I believe that some small company's pay for broker reports and coverage, they pay for exposure to clients.
 
I think Marcus Padley's assessment is the most accurate - not surprising, since he is a broker. I think many brokers cater to those with a short-term mentality and speculative bent. None of them really look at the companies financials or financial ratios, except maybe to enhance their sales pitch. They will compile a list of "hot stocks", that other brokers are recommending. The stock might very well be undervalued prior to their issuing the buy recommendation, however the stock quickly reaches fair value as everybody piles on. What's important, is that just as the buy recommendation is not based on fundamentals, neither is the sell recommendation necessarily.

The point is do look at the fundamentals, ratios, balance sheet strength, etc.

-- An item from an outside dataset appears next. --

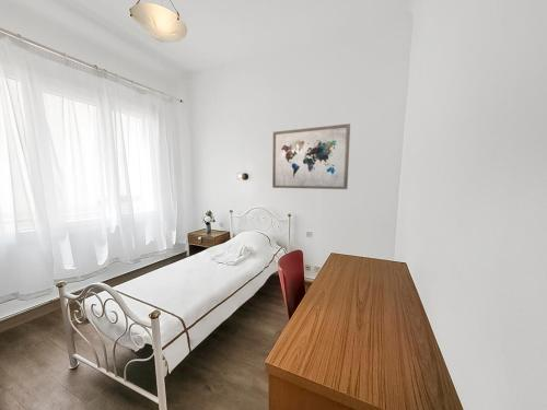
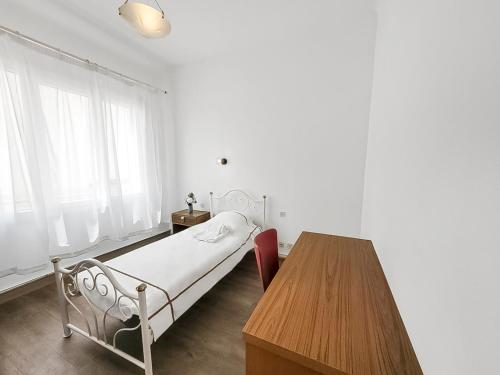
- wall art [271,122,351,190]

Use equally weighted quantitative strategies of 12-15 stocks - alternatively, look at a few stocks which appear cheap based on their Return on Tangible Assets and Enterprise Value to Free Cash Flow and see whether they meet certain benchmarks. Then go to The Motley Fool and other sites offering good, free research and do a qualitative assessment, read the annual report, etc.

Brokers tend to have a list of catchphrases that they read out to clients, such as, "I like the stock right now", "I don't like the stock right now", "the US is overpriced" or something equally general, etc. Upon examination, their assertions will appear so vague and silly that it will leave you in complete wonderment as to how it could ever be classified as professional advice.